- Born: 29 March 1929
- Died: 9 April 2021 (aged 92)
- Education: Courtauld Institute of Art; University of Florence; ;
- Occupations: Art historian and museum director
- Employer: Palazzo Pitti; Stibbert Museum; ;
- Awards: Order of Dannebrog (1995); Royal Victorian Order (2010); ;

= Kirsten Aschengreen Piacenti =

Danish art historian (1929–2021)

Kirsten Aschengreen Piacenti (29 March 1929 – 9 April 2021) was a Danish art historian and museum director.

Piacenti studied at the Courtauld Institute of Art, where she graduated with a bachelor's degree in 1951, and a master's degree in 1953, and eventually graduated with a doctor degree from the University of Florence in 1966. She was assigned with Museo degli Argenti at Palazzo Pitti in Florence from 1971. From 1996 she was appointed director of the Stibbert Museum in Florence.

She was decorated Knight of the Order of Dannebrog in 1995, and Lieutenant of the Royal Victorian Order in 2010.

== 1966 Florence flood involvement ==

Kirsten Aschengreen Piacenti (1929–2021) was a Danish art historian and museum director who, in the aftermath of the 1966 Florence flood, joined the broader community of scholars and cultural professionals committed to safeguarding Florence’s artistic heritage.
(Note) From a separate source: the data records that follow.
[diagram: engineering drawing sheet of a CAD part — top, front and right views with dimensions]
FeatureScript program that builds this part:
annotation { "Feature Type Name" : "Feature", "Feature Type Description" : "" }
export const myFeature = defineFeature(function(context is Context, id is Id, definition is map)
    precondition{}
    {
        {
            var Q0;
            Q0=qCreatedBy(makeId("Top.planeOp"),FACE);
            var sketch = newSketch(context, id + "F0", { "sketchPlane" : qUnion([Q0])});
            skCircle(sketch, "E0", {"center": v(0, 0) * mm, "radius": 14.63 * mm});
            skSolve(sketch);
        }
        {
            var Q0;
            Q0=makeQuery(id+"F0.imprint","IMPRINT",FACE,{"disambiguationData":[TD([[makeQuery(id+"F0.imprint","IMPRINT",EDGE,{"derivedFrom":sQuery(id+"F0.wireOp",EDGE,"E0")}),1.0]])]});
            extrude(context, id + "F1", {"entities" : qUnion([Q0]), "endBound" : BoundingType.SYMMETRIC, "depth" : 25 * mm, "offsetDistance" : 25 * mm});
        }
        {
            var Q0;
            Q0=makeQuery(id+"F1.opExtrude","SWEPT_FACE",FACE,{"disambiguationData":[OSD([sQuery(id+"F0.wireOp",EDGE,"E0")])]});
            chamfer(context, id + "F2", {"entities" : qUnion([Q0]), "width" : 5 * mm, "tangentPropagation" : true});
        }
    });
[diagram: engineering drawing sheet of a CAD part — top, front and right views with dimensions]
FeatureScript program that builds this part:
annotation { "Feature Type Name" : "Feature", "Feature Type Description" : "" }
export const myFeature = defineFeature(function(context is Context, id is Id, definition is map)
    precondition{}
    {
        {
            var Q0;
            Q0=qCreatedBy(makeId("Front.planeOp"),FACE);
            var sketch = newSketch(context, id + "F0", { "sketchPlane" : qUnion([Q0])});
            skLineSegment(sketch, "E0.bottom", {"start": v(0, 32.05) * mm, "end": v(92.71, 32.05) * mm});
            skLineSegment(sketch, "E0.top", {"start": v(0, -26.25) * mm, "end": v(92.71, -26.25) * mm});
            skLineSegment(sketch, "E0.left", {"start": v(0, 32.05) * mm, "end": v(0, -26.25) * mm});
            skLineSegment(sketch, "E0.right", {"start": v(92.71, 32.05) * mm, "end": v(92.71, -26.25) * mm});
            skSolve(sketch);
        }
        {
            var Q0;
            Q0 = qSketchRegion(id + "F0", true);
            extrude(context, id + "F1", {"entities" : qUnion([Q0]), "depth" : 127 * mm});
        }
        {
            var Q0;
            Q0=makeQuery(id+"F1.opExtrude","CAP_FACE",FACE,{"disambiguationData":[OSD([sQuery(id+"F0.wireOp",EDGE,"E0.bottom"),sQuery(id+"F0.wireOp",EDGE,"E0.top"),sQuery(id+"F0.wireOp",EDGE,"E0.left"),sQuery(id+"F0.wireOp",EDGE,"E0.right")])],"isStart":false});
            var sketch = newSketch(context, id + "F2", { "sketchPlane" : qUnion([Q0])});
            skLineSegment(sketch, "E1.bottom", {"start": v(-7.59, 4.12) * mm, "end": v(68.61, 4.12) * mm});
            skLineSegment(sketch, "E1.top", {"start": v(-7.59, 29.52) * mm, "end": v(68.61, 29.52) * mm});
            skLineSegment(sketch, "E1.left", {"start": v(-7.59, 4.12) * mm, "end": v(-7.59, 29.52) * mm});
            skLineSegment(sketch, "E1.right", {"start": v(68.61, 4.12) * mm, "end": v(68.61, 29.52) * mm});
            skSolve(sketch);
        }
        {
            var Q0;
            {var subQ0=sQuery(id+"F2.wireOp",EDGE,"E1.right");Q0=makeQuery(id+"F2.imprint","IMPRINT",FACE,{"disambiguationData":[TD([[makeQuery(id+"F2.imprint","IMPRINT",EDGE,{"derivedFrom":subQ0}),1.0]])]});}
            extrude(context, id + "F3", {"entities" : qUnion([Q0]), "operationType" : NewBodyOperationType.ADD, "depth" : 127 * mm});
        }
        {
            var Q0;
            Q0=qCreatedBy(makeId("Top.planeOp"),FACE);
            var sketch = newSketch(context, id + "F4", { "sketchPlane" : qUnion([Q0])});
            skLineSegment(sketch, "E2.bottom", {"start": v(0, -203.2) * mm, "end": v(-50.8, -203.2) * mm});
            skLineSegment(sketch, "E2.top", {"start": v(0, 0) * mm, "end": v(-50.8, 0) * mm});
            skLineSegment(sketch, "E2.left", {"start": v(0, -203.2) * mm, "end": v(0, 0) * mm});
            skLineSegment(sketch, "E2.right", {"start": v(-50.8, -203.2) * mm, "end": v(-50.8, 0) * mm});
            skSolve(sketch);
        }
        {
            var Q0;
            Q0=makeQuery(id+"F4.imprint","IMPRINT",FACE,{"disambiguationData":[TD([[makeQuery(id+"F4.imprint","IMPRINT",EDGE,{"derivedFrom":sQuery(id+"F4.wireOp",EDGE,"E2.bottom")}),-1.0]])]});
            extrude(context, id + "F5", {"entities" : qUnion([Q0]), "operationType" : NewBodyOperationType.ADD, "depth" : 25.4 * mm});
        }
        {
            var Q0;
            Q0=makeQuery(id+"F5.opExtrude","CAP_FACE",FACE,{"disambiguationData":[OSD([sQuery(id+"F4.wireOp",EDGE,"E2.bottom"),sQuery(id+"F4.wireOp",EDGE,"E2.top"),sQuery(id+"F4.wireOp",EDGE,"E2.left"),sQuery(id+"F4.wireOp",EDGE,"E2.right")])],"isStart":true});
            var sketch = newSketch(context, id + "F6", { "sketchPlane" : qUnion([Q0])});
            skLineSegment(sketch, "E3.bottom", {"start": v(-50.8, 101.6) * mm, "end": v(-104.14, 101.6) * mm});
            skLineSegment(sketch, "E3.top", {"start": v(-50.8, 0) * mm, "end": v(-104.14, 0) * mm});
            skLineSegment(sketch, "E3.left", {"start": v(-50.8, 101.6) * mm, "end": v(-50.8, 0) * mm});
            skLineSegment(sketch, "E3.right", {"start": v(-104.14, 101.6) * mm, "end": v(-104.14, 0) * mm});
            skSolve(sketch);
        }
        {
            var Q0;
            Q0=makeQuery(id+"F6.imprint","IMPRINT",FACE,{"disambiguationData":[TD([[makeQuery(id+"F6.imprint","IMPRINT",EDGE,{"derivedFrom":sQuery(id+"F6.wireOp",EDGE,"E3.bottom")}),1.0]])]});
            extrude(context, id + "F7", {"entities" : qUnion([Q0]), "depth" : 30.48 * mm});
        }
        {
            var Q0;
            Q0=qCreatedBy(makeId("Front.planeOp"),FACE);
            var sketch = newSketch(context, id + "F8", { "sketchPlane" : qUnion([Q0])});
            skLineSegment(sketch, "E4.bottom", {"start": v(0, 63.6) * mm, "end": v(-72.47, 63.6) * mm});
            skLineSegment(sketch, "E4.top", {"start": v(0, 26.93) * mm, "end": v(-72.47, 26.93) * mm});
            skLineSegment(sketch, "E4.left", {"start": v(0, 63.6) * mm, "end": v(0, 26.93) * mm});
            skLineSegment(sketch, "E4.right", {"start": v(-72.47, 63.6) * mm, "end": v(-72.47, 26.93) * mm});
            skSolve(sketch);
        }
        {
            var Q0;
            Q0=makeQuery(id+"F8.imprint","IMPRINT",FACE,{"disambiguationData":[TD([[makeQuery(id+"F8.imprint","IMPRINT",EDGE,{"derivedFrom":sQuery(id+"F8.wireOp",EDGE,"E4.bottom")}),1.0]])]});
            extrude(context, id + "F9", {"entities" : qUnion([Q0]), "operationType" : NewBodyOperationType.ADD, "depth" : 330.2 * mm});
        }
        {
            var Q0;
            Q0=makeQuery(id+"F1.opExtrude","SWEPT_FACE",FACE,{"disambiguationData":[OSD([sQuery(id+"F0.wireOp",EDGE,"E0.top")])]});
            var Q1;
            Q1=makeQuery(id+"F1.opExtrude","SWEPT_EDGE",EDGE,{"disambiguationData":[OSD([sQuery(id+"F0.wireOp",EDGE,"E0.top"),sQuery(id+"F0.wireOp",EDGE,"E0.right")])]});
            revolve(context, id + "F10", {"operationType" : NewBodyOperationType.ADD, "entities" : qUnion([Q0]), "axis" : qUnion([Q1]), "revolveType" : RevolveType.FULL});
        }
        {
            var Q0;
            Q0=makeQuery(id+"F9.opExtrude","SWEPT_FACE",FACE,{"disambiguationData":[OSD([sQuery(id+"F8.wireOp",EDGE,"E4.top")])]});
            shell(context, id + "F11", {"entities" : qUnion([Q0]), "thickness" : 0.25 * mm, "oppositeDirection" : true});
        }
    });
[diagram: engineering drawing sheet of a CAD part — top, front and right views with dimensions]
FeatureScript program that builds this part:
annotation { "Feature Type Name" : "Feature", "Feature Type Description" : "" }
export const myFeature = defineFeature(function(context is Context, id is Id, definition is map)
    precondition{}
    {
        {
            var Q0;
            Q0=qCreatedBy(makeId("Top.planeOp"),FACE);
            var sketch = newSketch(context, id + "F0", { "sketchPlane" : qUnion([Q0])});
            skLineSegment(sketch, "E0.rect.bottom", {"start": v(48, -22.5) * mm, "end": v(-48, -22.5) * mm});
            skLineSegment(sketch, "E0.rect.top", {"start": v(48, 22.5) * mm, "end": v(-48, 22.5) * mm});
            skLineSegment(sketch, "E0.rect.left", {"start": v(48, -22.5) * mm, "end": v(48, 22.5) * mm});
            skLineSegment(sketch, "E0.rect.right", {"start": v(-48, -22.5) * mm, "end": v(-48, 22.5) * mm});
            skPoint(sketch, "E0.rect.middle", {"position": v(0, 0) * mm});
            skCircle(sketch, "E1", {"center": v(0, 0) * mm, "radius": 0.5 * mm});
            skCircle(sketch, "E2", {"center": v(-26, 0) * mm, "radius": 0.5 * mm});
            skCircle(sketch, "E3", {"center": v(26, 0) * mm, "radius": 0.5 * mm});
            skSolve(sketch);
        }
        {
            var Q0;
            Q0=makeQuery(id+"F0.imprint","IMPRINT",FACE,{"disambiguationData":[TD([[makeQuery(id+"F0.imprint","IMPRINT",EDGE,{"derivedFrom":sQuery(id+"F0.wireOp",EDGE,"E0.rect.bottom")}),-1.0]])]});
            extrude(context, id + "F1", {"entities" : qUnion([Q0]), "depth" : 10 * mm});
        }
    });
Originally trained at the Courtauld Institute of Art and later earning a doctorate from the University of Florence in 1966, she was living and working in Tuscany when the flood struck and became engaged with local efforts to protect vulnerable collections as museums and institutions reorganised and recovered from the disaster.

After the flood, Piacenti played an active role in preserving and cataloguing damaged artworks and objects. She went on to lead major Florentine cultural institutions, including serving as director of the Museo degli Argenti (Treasury of the Grand Dukes) from 1974 to 1996 and later the Stibbert Museum until 2012.

Her career combined scholarship and hands-on preservation, and she helped establish and curate new museum spaces such as the Porcelain Museum and the Costume Gallery at Palazzo Pitti—initiatives reflecting both conservation and display priorities shaped, in part, by the heightened awareness of heritage protection that followed the flood.